- TASK STATEMENT -
Give every line of the material below as a Markdown table with two columns, Row (the line's number in order) and Text (the line itself), skipping blank lines. Leave the pictures out of the table.

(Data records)
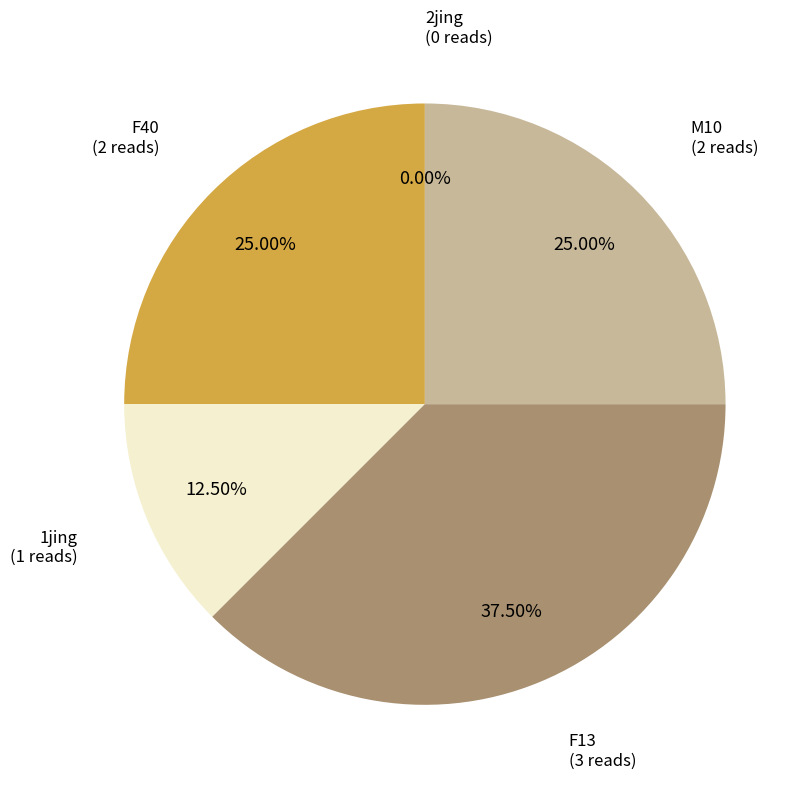

What is the smallest slice in the pie chart?

2jing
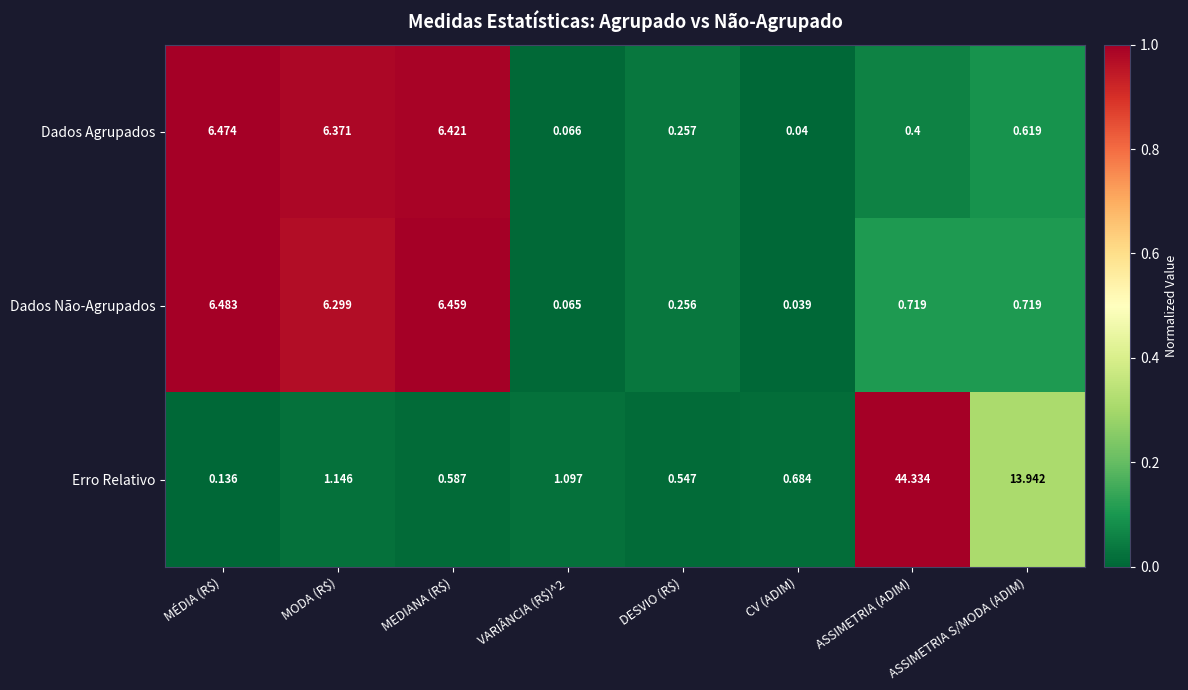

At how many categories does at least one series exceed 0?

8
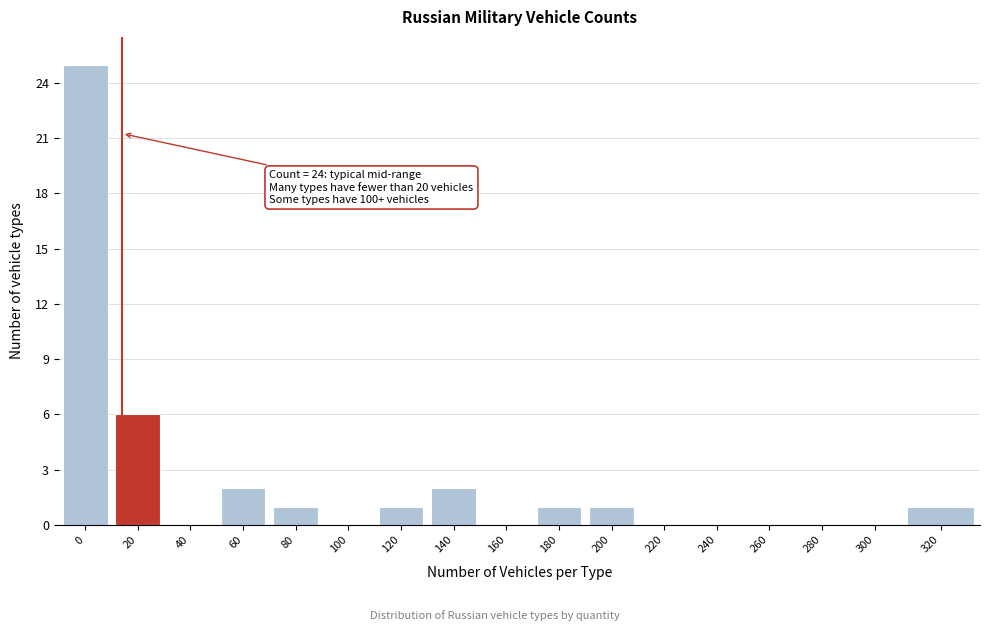

Reading left to right, extract all data points from this chart.

0=25	20=6	40=0	60=2	80=1	100=0	120=1	140=2	160=0	180=1	200=1	220=0	240=0	260=0	280=0	300=0	320=1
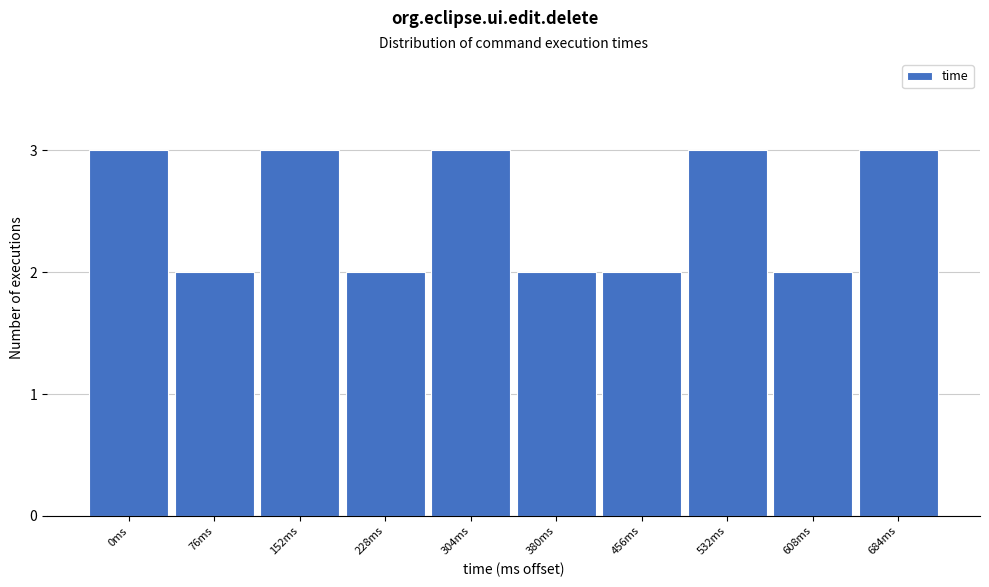

Reading left to right, transcribe all the data shown in this chart.

0ms=3	76ms=2	152ms=3	228ms=2	304ms=3	380ms=2	456ms=2	532ms=3	608ms=2	684ms=3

- FINISHED TASK -
| Row | Text |
|---|---|
| 1 | What is the smallest slice in the pie chart? |
| 2 | 2jing |
| 3 | At how many categories does at least one series exceed 0? |
| 4 | 8 |
| 5 | Reading left to right, extract all data points from this chart. |
| 6 | 0=25	20=6	40=0	60=2	80=1	100=0	120=1	140=2	160=0	180=1	200=1	220=0	240=0	260=0	280=0	300=0	320=1 |
| 7 | Reading left to right, transcribe all the data shown in this chart. |
| 8 | 0ms=3	76ms=2	152ms=3	228ms=2	304ms=3	380ms=2	456ms=2	532ms=3	608ms=2	684ms=3 |